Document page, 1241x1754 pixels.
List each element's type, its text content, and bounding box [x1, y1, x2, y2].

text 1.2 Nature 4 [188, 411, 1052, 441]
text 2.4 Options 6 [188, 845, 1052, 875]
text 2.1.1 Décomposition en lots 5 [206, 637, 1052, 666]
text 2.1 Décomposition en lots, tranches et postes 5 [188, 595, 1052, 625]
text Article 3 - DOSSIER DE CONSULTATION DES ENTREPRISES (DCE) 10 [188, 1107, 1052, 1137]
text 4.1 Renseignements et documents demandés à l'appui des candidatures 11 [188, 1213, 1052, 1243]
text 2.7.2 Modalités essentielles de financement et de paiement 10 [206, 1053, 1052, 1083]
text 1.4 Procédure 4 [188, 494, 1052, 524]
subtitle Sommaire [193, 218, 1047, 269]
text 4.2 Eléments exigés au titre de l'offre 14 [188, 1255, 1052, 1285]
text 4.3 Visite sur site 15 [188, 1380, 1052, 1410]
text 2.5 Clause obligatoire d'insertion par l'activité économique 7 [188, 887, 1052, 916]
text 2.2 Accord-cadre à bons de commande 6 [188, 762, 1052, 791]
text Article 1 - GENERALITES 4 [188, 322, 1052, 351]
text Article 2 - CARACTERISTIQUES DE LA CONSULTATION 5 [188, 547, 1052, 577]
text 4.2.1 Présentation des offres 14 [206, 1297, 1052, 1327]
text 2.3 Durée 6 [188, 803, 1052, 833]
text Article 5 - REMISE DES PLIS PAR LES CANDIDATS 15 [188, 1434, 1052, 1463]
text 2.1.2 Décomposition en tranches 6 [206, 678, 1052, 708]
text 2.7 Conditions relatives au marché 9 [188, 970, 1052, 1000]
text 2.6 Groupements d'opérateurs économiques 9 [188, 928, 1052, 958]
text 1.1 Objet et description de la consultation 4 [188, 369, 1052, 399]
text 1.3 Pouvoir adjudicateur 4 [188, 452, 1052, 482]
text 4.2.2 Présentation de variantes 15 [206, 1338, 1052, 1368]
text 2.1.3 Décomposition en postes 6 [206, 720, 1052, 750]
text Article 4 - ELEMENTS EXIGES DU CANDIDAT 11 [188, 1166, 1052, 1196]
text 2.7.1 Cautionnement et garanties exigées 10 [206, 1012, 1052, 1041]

○ ○ ○ ○

_Task statement_.
Quote the rows above, from the first one through the line containing "List each element's", both included.

_Solution to this problem_.
Document page, 1241x1754 pixels.
List each element's type, its text content, and bounding box [x1, y1, x2, y2].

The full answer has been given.